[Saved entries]
* * * * *

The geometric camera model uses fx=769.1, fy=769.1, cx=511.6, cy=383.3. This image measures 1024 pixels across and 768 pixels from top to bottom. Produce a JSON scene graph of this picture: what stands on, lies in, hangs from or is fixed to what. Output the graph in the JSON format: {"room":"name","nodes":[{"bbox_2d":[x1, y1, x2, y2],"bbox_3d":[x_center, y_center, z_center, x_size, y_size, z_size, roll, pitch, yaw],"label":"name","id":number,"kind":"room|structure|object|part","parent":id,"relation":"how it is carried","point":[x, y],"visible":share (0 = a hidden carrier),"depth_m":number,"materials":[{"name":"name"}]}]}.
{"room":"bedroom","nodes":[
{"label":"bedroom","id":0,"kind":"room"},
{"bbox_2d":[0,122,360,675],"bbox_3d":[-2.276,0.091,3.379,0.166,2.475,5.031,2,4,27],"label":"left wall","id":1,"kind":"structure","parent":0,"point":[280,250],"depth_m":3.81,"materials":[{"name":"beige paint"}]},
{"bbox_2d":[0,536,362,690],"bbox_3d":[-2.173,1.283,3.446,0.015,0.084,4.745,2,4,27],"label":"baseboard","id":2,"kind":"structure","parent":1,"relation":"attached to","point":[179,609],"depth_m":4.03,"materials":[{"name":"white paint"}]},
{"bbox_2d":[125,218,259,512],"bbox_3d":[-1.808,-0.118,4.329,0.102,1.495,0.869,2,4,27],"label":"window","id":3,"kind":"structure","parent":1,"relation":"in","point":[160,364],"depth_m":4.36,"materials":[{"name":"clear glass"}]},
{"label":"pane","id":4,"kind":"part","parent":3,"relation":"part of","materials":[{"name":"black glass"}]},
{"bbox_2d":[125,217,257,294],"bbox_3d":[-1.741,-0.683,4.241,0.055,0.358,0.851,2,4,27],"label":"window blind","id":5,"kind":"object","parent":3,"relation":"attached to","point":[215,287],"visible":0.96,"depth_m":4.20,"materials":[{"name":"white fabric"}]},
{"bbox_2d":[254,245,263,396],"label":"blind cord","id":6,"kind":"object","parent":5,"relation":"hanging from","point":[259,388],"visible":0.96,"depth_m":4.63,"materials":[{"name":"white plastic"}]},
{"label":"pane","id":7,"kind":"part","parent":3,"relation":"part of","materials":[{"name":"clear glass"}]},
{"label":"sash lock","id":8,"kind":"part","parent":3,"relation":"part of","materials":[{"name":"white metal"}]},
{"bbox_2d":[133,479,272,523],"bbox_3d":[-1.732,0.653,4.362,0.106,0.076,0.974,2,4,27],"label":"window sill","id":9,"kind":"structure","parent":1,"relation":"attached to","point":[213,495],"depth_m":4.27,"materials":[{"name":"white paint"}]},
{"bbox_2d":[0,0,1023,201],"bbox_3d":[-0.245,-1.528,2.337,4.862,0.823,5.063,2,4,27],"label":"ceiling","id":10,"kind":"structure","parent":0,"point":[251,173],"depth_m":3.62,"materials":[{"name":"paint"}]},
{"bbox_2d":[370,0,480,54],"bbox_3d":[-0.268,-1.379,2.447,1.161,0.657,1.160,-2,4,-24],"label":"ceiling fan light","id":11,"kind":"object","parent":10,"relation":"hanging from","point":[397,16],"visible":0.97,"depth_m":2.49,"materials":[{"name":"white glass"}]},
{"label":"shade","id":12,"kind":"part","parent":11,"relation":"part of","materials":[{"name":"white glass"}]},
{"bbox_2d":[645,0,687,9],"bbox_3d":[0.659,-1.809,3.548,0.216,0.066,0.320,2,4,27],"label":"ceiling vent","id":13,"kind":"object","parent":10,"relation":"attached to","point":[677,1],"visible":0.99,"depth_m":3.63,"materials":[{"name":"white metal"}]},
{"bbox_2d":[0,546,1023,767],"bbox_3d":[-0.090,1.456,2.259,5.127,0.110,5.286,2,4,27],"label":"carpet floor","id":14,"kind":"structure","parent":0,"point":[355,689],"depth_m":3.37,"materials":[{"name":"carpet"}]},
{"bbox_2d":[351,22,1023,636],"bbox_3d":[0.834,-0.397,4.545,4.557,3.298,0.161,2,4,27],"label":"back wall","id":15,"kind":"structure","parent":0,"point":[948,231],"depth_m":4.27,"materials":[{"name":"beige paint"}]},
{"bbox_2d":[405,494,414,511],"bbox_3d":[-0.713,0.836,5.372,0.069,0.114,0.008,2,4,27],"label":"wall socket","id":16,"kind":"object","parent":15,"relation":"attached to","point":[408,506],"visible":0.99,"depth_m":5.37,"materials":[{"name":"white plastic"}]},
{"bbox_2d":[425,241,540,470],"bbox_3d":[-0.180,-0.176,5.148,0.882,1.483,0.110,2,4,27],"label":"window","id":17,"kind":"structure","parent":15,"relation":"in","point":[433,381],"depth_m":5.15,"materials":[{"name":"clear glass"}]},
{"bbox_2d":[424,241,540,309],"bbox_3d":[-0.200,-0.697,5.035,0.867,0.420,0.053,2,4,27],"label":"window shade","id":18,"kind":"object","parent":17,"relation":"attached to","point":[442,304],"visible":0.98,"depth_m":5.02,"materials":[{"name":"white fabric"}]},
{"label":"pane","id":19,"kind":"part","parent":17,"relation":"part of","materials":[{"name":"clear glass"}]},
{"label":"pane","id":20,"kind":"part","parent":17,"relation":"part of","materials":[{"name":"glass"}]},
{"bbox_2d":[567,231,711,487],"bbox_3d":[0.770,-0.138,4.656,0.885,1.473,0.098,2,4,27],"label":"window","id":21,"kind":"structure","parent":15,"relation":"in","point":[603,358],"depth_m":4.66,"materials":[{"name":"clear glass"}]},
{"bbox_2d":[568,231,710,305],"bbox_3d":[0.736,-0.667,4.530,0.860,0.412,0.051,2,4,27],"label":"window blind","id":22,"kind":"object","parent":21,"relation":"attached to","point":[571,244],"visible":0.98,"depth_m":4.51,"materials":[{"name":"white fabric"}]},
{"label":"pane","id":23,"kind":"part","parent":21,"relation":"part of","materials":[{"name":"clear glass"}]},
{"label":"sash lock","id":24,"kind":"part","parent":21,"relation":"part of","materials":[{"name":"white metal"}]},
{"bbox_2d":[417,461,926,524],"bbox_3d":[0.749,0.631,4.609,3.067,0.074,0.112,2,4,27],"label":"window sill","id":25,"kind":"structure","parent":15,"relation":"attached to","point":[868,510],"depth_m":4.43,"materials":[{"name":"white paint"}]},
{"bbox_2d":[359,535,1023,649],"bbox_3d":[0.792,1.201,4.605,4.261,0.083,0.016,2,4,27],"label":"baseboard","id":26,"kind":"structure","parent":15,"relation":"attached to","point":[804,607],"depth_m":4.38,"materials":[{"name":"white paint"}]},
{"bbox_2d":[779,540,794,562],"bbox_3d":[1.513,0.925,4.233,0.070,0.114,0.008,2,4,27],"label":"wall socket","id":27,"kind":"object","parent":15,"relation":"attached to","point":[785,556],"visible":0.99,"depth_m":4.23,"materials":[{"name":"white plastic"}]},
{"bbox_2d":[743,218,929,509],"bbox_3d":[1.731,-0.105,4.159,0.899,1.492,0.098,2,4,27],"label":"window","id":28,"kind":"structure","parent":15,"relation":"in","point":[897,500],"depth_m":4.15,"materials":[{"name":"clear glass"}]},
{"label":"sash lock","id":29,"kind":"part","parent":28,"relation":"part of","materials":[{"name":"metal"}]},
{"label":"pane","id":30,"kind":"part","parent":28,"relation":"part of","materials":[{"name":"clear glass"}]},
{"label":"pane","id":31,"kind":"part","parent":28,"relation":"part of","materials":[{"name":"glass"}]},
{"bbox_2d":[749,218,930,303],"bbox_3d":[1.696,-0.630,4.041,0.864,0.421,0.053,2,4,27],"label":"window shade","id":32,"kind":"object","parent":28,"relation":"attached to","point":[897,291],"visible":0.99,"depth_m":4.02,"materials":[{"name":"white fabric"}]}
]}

* * * * *

WORK TO COMPLETE
Your answer should be the lines above that contain the word "sash", copied out.

SOLVED PROBLEM
{"label":"sash lock","id":8,"kind":"part","parent":3,"relation":"part of","materials":[{"name":"white metal"}]},
{"label":"sash lock","id":24,"kind":"part","parent":21,"relation":"part of","materials":[{"name":"white metal"}]},
{"label":"sash lock","id":29,"kind":"part","parent":28,"relation":"part of","materials":[{"name":"metal"}]},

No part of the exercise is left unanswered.